As I said, a little reading was in order and the part that I had the most fun with, was the part with the goats. Goats? Yes! Somewhere in the back of my mind upon receiving the present there was this little story on goats eating, er.. processing and fermenting, and hey presto: extra-special aroma! But....that was coffee beans.... It turns out it's Argan nuts as well. Or is it?
Different sources, different stories but goats in every one of them. In one, we unsuspecting readers and future consumers are reassured that goats are only allowed to climb the trees that are not used for culinary purposes....(hah, no, we won't eat that but instead dab it on our pretty faces...duh!) in another we are told that because of the goat-fermenting process the nuts are easier to crack and so the oil can be pressed. In the area around Agadir where these Argan trees are found, food is hard to get and for the goats the fruit of these trees are a much welcomed part of their diet. They eat the whole fruit, leaving the inner core (the nut) intact and in passing the digestive system makes it softer and easier to crack.
For the sake of
sanity argument I am going to believe that these goats can be trained to climb the not-culinary-nut-holding-trees, and that the people collecting the nuts are trained to distinguish between goat-processed nuts and not-goat-processed nuts.

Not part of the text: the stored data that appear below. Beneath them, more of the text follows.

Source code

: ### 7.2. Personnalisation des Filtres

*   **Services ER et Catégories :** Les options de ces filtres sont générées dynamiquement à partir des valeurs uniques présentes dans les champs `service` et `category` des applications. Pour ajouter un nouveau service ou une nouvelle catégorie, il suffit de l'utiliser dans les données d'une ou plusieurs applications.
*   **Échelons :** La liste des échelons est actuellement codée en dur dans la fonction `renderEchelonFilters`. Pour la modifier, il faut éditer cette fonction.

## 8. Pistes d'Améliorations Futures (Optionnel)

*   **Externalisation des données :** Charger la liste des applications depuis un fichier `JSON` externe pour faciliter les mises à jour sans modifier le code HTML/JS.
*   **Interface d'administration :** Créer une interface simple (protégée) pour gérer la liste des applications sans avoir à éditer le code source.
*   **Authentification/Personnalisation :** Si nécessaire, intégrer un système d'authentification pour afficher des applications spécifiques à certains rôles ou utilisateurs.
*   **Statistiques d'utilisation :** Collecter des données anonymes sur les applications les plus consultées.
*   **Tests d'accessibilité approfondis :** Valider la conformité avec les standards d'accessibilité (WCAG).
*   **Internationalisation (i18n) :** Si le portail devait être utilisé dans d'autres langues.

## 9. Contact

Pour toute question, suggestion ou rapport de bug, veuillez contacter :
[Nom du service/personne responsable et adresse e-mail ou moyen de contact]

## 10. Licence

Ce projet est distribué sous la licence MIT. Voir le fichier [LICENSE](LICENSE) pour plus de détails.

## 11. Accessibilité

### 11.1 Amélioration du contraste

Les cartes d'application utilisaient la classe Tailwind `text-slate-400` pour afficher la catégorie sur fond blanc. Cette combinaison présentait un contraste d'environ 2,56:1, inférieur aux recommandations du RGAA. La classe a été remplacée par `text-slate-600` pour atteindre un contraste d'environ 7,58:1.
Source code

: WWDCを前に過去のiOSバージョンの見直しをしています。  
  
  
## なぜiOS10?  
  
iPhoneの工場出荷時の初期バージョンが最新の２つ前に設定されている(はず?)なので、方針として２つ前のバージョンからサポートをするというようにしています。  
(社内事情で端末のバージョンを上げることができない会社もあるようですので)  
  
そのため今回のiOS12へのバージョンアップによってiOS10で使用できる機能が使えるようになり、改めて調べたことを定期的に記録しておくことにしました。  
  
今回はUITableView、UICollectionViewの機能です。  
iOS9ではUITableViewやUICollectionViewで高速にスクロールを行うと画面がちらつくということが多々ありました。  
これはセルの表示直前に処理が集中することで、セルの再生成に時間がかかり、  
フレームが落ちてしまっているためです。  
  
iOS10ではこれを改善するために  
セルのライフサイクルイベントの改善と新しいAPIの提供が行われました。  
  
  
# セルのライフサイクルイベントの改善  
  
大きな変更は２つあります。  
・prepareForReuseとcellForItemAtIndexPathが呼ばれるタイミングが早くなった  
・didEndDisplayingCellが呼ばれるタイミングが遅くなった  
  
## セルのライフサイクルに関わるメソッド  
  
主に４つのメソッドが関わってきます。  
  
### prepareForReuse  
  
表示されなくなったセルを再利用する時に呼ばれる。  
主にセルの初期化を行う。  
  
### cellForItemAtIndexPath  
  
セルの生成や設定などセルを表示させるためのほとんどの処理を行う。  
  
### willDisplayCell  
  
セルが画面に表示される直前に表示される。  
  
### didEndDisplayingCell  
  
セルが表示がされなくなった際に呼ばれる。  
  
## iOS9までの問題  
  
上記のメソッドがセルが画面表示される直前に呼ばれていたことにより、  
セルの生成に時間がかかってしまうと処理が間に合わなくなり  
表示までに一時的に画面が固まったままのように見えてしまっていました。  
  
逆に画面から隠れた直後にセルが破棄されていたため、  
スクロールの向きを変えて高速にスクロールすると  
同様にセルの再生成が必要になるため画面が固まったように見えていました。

Nuts. Indeed! Do you think goats can climb trees, not just the lower branches but the entire tree? Go on....click!
Isn't that fun? Now that I have this bottle, truth or dare? I braced myself and tasted the oil as it was, straight from the bottle like you would an olive oil. Hmm, quite strong and powerful, funny aftertaste, very nutty earthy flavor, somewhat herbal? It gives a very oily/buttery mouthfeel as well (organoleptically speaking *grin*). The next thing was try it on some good bread with er.. soft goat cheese (sorry, that was on hand in the kitchen and I thought it was kind of appropriate). Well eeh....the flavours mingled and seem to enhance one 'n other.....
Haven't had the chance to use it in a dish yet, but I'm thinking a salad will be nice, using oranges and parsley, some roasted pine nuts. And a dash of oil instead of butter in a bowl of couscous sounds good too. And maybe I should try to make the Moroccan variety of peanutbutter, Amlou, a mixture of roasted ground almonds, honey and argan oil. Suggestions anyone?